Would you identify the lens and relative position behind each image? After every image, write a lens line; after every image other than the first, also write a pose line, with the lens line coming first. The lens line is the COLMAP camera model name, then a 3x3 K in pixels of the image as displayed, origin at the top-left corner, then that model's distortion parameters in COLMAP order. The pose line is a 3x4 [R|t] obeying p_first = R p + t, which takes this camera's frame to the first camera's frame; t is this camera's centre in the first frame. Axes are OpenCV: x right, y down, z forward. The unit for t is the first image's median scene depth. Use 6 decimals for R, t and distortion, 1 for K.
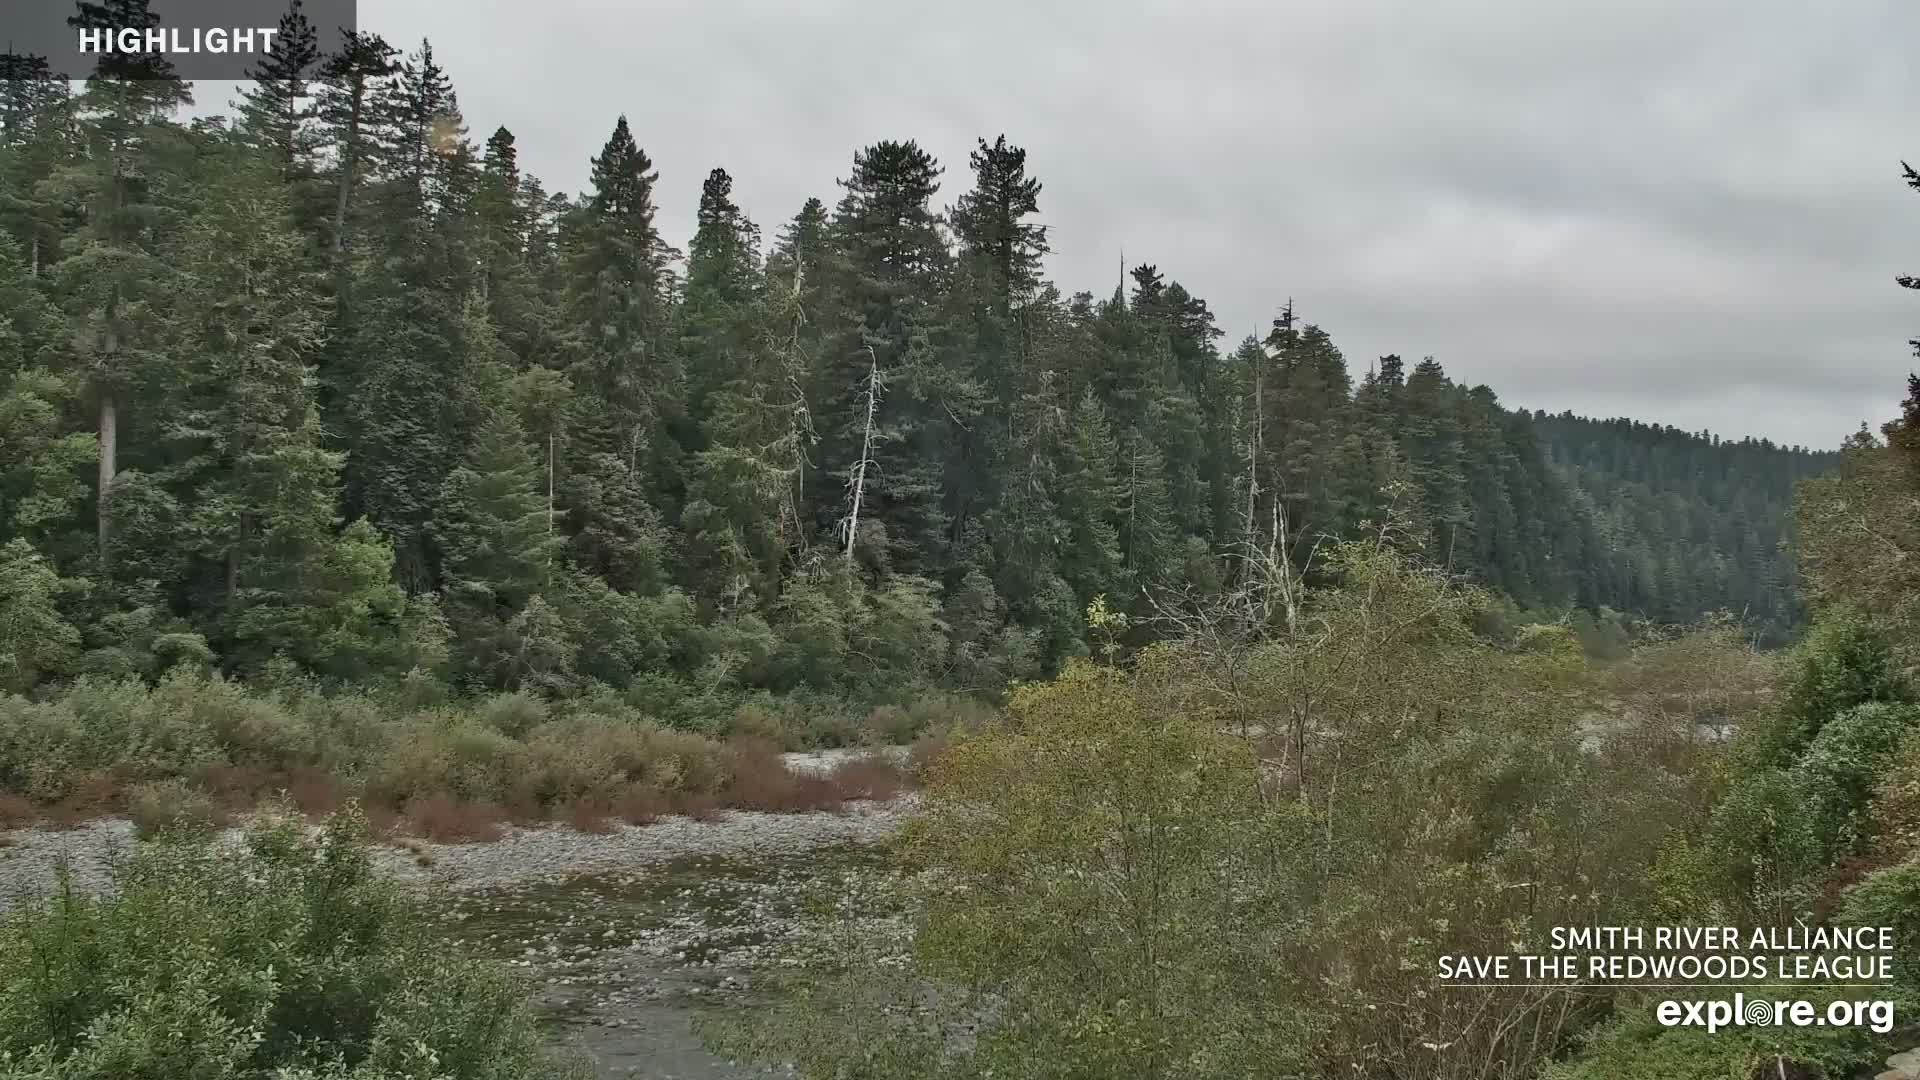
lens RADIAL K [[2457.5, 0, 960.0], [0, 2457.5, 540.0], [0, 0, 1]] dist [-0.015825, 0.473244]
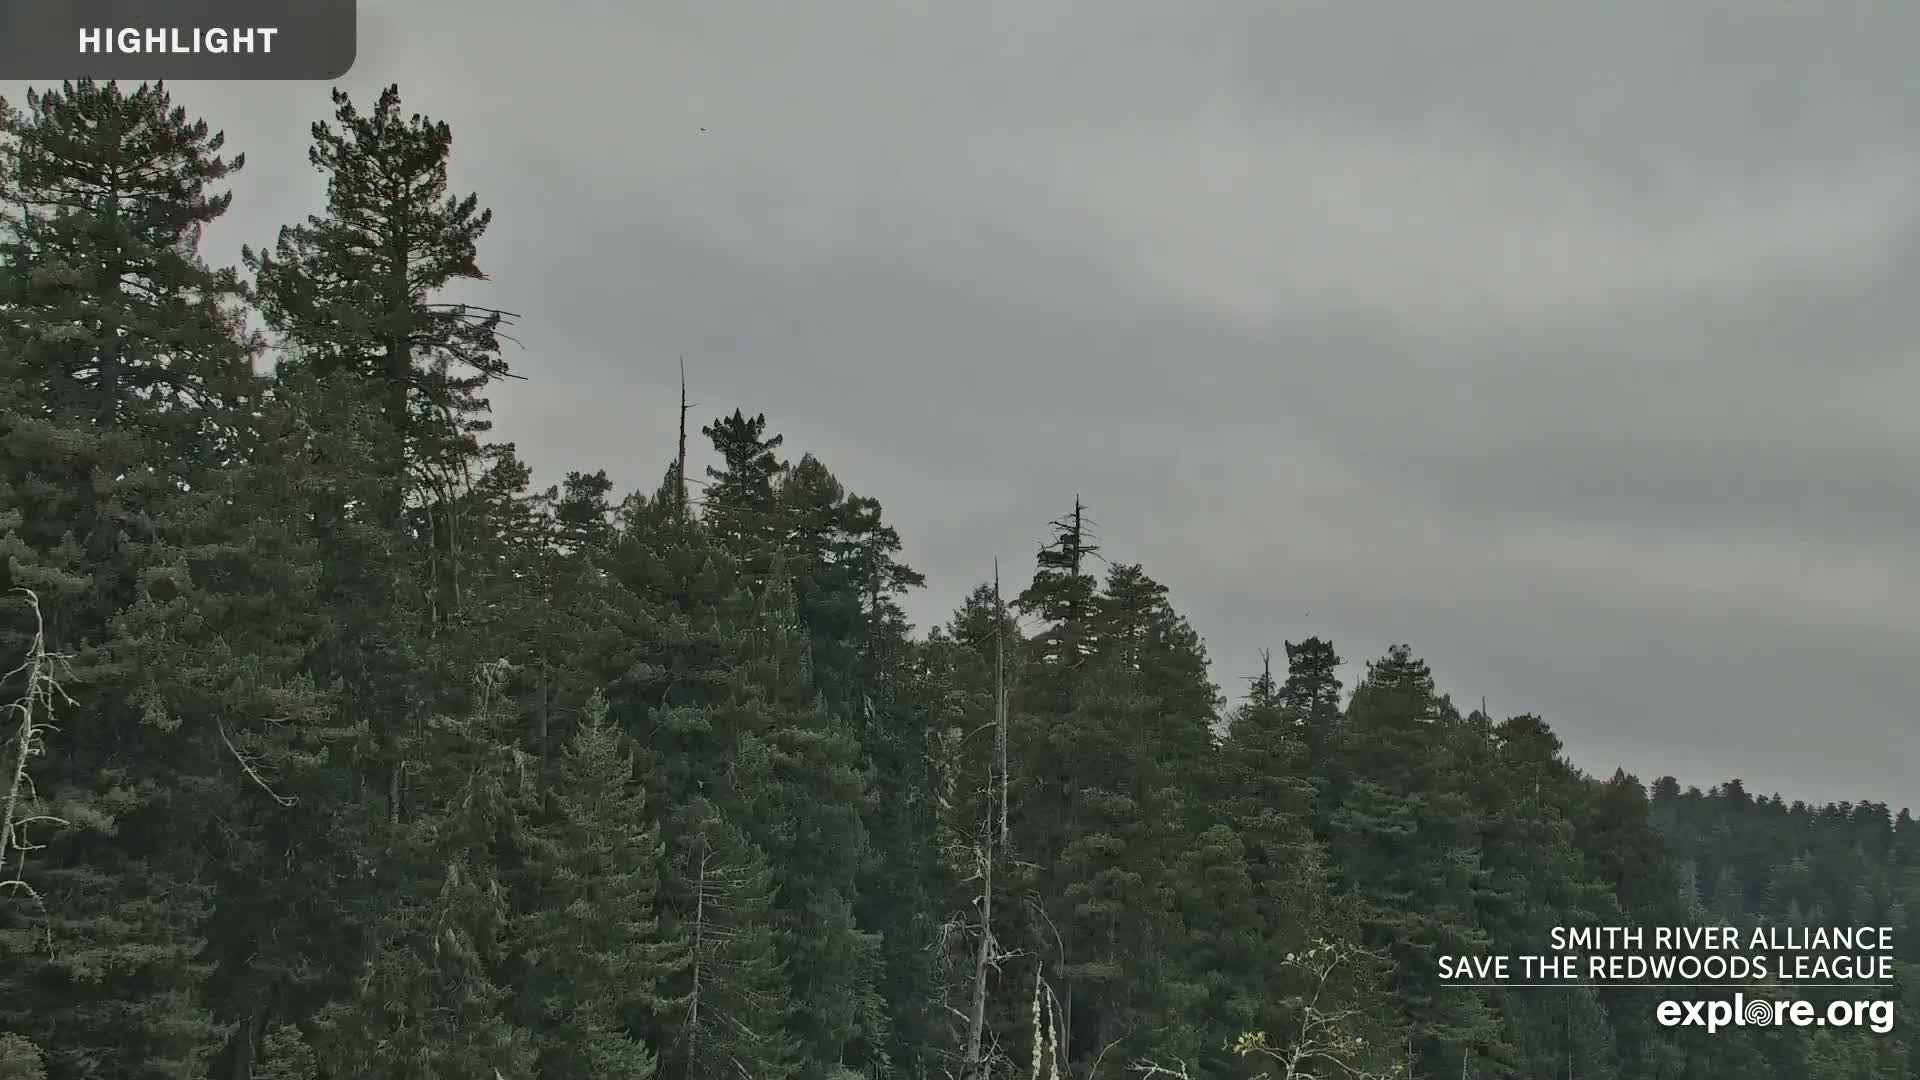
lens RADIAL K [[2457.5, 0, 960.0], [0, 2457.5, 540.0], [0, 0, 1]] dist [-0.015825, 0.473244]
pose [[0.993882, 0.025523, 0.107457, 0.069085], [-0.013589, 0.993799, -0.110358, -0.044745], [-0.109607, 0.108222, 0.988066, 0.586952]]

* **PROBLEM DESCRIPTION**: Reproduce the listing above verbatim, leaving out the pictures.

* **RESULT**:
Would you identify the lens and relative position behind each image? After every image, write a lens line; after every image other than the first, also write a pose line, with the lens line coming first. The lens line is the COLMAP camera model name, then a 3x3 K in pixels of the image as displayed, origin at the top-left corner, then that model's distortion parameters in COLMAP order. The pose line is a 3x4 [R|t] obeying p_first = R p + t, which takes this camera's frame to the first camera's frame; t is this camera's centre in the first frame. Axes are OpenCV: x right, y down, z forward. The unit for t is the first image's median scene depth. Use 6 decimals for R, t and distortion, 1 for K.
lens RADIAL K [[2457.5, 0, 960.0], [0, 2457.5, 540.0], [0, 0, 1]] dist [-0.015825, 0.473244]
lens RADIAL K [[2457.5, 0, 960.0], [0, 2457.5, 540.0], [0, 0, 1]] dist [-0.015825, 0.473244]
pose [[0.993882, 0.025523, 0.107457, 0.069085], [-0.013589, 0.993799, -0.110358, -0.044745], [-0.109607, 0.108222, 0.988066, 0.586952]]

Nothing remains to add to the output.